Sharon's numerical doctrine
Sharon has been fine-tuning his numerical doctrine for years. During a September 1993 Knesset discussion on the Oslo accords and Israel's recognition of the PLO, he presented "seven conditions for a settlement" and "four ways to neutralize the risks of the accords."
People said that former prime minister Ehud Barak's penchant for taking apart watches was the underlying cause of his propensity to bind himself to schedules. Prime Minister Ariel Sharon, on the other hand, is infatuated with numbers, and his diplomatic proposals bear a certain similarity to the song: "Who Knows One?" in the Passover Haggadah.
First came the seven days of quiet that he demanded of the Palestinians. Then there were the six demands from Syria and the five fundamentals of the "100 percent effort" against terrorism, not to mention the four essentials for reform in the Palestinian Autonomy, the two conditions for beginning diplomatic negotiations and the one prime minister who wants to stay in power.
And when you add it all up, you arrive at a result of zero diplomatic progress.
Sharon has been fine-tuning this numerical doctrine for years. During a September 1993 Knesset discussion on the Oslo accords and Israel's recognition of the Palestine Liberation Organization, he presented "seven conditions for a settlement" and "four ways to neutralize the risks of the accords." He called for placing the "war criminal Arafat" on trial, and stressed that responsibility for security in the territories should remain in Israeli hands.
This week, Sharon is celebrating his historic victory. In the wake of Operation Defensive Shield, the Israel Defense Forces resumed full security control over the West Bank, without the need to restore the civil administration and provide services to the Palestinian residents. A similar operation in Gaza "is only a matter of time," as future chief of staff Moshe Ya'alon has said.
Two architects of Oslo, Terje Larsen and Shimon Peres, now say that the chances of a reconciliation between Israel and the Palestinians are nil. In a lecture delivered last week in the Norwegian capital, Larsen said: "The Oslo process has collapsed; the institutions it created have been destroyed; and its spirit has been smothered by the violence, the lack of trust and the mutual accusations."
Larsen called for an about-face of the principles of Oslo. Instead of a bilateral settlement to be reached through direct negotiations, he proposed that the international community present the sides with a plan for ending the conflict and guaranteeing its implementation. Peres, the last Israeli statesman to cling to the idea of negotiations with Arafat, is now suggesting that talks be held with the international community, as an alternate partner to the Palestinians.
After 15 months in office, Sharon has reached a personal high: The terrorist attacks have been thwarted; Arafat is struggling to survive; the United States is not applying pressure; he has a high public-approval rating; and the media is pampering him with adulatory coverage - even if Israelis are still subject to security fears, armed guards are to be found at every corner and the economy is in a shambles.
Sharon has proved that it is possible to survive without giving up a single millimeter of the territories.
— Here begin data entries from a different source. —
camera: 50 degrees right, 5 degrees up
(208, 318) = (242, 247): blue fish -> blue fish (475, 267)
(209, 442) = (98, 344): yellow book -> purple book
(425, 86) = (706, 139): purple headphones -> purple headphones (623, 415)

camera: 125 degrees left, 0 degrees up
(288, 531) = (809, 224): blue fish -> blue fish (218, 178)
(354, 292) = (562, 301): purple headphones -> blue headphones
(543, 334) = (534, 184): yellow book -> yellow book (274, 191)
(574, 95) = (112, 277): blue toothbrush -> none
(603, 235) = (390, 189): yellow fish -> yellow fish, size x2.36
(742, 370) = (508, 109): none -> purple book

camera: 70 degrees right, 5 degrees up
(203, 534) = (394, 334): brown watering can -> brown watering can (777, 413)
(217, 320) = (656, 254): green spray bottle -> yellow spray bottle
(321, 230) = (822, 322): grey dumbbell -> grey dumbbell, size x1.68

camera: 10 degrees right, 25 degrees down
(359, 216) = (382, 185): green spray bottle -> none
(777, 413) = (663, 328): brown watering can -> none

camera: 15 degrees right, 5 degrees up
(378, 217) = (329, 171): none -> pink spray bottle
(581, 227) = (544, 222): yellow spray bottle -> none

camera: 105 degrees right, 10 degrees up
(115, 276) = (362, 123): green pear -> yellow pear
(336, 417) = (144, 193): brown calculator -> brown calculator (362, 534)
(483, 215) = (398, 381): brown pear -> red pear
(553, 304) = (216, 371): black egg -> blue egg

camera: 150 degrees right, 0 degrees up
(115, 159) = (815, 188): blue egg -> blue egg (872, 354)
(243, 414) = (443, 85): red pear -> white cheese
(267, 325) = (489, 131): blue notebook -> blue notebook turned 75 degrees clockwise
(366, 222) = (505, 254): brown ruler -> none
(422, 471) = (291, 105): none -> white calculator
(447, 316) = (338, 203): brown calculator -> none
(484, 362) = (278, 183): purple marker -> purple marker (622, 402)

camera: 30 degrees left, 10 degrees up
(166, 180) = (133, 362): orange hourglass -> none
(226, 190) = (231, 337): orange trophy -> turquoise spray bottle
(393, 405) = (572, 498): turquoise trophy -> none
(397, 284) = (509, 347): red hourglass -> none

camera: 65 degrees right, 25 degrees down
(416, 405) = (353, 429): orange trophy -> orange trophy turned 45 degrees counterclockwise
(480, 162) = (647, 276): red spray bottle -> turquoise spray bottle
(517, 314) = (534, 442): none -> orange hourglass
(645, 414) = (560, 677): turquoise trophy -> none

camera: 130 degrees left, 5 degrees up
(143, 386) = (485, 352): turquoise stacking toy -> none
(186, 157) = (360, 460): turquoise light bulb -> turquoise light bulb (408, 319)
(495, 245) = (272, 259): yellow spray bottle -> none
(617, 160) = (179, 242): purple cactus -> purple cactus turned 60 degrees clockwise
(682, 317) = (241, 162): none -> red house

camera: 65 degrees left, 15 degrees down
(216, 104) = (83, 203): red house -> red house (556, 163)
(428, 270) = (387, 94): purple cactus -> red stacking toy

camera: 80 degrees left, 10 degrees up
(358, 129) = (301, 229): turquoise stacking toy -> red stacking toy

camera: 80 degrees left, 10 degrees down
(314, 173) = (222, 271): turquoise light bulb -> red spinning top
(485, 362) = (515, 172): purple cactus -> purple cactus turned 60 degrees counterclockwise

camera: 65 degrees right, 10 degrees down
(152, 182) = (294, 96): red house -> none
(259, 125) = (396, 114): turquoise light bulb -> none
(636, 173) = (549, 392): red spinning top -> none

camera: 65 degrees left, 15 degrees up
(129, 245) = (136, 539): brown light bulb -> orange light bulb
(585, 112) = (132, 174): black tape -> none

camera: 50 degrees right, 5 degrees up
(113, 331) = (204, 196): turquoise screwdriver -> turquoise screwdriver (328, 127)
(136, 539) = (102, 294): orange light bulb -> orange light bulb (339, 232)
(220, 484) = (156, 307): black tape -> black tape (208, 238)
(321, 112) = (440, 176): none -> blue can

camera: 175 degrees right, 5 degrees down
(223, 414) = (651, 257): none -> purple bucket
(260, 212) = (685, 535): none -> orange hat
His demonstration of force with Shas was met with a round of applause. The Labor party is shattered.
Meanwhile, the Prime Minister's Office is weighing a scenario in which the world grows accustomed to Israel's presence in Area A, the public enjoys the relative calm, Arafat vanishes from the stage within the year, and Sharon stands for re-election as a shoo-in incumbent. And then, after being voted in for a second term, "it will be possible to move ahead boldly," as a Sharon aide put it.
It may be assumed that Sharon will stick to his policy of diplomatic stalemate; as is his wont, he will hint at painful concessions after the elections, without committing himself to anything concrete. He has already warned the U.S. administration that any pressure for diplomatic progress will lead to early elections, bringing everything to a halt for six months or more.
However, the tower that Sharon has built along his way to the summit is extremely rickety. The political system has begun to descend the slippery slope toward elections; the coalition is in a tumult; and the Palestinian suicide bombers are active again. And the prime minister has had to raise the ante each time.
So far, Sharon's calculations have been successful; but as Barak showed, when it comes to politics, courage is not always enough. Accounts are always settled in the end, at which time you have to show genuine accomplishments. And as yet, Sharon doesn't have anything of that sort to show. He has yet to broker a cease-fire; he has not restored Israel's status in the international community; and he has not extricated the country from its economic crisis.